Hi all,
I recall from my R&D days in the snowboard industry that toeside and heelside pressures were measured to be significantly different.
Partially due to bindings (rigid spoiler vs. soft straps) but also due to anatomical differences.
Applying toeside pressure seems much more progressive and precise whereas heel side pressure appears harder to adjust.
In snowboarding, measured pressures where higher under the heels and as a result heelside carving turns radiuses where measured to be way shorter than toeside ones.
In that perspective I'd be interested in trying asymmetrical tail wings.
From intuition I'd put a virtually shorter fuselage on the toeside but I might be wrong.
Just a thought, as tail wings appear to be one of the ? tuning ? parts of a foil (along with shims.)
What's your thought? Has anyone tried it already?

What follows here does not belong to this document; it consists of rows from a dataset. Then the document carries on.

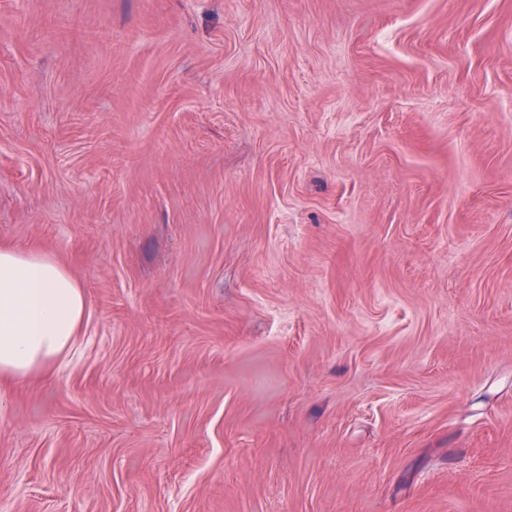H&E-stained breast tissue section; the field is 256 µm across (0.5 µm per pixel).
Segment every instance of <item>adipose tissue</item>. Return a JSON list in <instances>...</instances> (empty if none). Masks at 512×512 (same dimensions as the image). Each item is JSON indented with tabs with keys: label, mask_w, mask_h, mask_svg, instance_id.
<instances>
[{
	"label": "adipose tissue",
	"mask_w": 512,
	"mask_h": 512,
	"mask_svg": "<svg viewBox=\"0 0 512 512\" xmlns=\"http://www.w3.org/2000/svg\"><path fill=\"white\" fill-rule=\"evenodd\" d=\"M86 311L82 288L58 259L0 248V380H22L62 361Z\"/></svg>",
	"instance_id": "adipose-tissue-1"
}]
</instances>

snowboarding / skiing and even surfing to some extent, the edge not engaged is in the air doing nothing, in foiling everything is immersed and contributing to the balance, that said maybe there is some merit.. try it hahah
Just back from Indo on a foil trip with Misterbennetts , perfect waves for a week foiling and all of sudden half way through the trip I preferred my backhand. So I like this topic , my take is toeside on the balls of your feet , heel side on your heels , completely different pressure on the foil. I found it easier to drop in on my backhand on a steep wave and rotate my upper body (right hand back) and uncoil back in the bottom turn , bringing the left hand forward in the top turn . Just surfing 101..... but Pierre's tail , I much likey and will bulid one in the Von Piros chop shop.. Let's see how it goes ![]()

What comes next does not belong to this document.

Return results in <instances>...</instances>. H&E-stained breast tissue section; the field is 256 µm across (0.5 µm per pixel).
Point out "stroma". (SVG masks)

snowboarding / skiing and even surfing to some extent, the edge not engaged is in the air doing nothing, in foiling everything is immersed and contributing to the balance, that said maybe there is some merit.. try it hahah
Good point, the pumping ability might also be modified
Cool idea. It's going to pull to one side when you're flat I guess. Or maybe induce roll to one side.
I find toeside I breach more frequently or cannot recover from breaches. Also find pitch instability worse on toeside.
I imagine there might be something to this as the "engaged side" will have higher loadings, eg in Piros first pic the heelside wing of the foil under his heels is much more loaded than the bit poking out the water. I would imagine the same would be true for the tail to some lesser but non trivial extent.
Maybe rather than asymmetrical shape you could have one side with a more or less aggressive foil section. More aggressive lifty foil section for the heelside and a smoother faster one for your toeside?
Cool idea. It's going to pull to one side when you're flat I guess. Or maybe induce roll to one side.
I find toeside I breach more frequently or cannot recover from breaches. Also find pitch instability worse on toeside.
So a longer fuselage on toeside would make more sense to you.
Worth a blind test!
It's funny that assymetrical sidecuts have allmost disappeared in the snowboard industry. Costly molds and marginal pure carving practice I guess.
At the time (20 y. ago) we came to the conclusion that the ideal snowboard should be torsion-stiff and flexion-soft on toeside and vice-versa. But it was hard to combine with keeping the base plane...
One of my old favourites I've screwed to the wall the Burton PJ6 asymmetric. This thing just shredded .

One of my old favourites I've screwed to the wall the Burton PJ6 asymmetric. This thing just shredded .
Classic!
I think you want a little higher angle of attack on the foil section of the two sides. That way you get a little more downforce on the side that is further forward to counteract that it is further forward.
I do the same thing when I go to a shorter fuse - a little more shim in the tail to get more downforce to counteract the shorter lever arm of the short fuse. your concept is really interesting as drawn.
I hope you try it.
How about a tail that is angled and has continuously varied foil section angle to make up for it. That way it doesn't induce roll moment, but performs better in a turn to the preferred direction?
Maybe not the same thing but, It might be easier the start with just shortening the stab by a few centimeters on one side and see how that works?
Maybe not the same thing but, It might be easier the start with just shortening the stab by a few centimeters on one side and see how that works?
That's right.
Idealy one should find two identical tails, one chopped on the toeside and the other on the heelside and blindtest it with a bunch of regular and goofy footed riders.
If no difference gets noticed>>>> chop more!
At some point this type of assymetry might be hard on the screw heads or more likely damage the fiber around the mounting holes.
Or pressure levels aren't that high? No idea.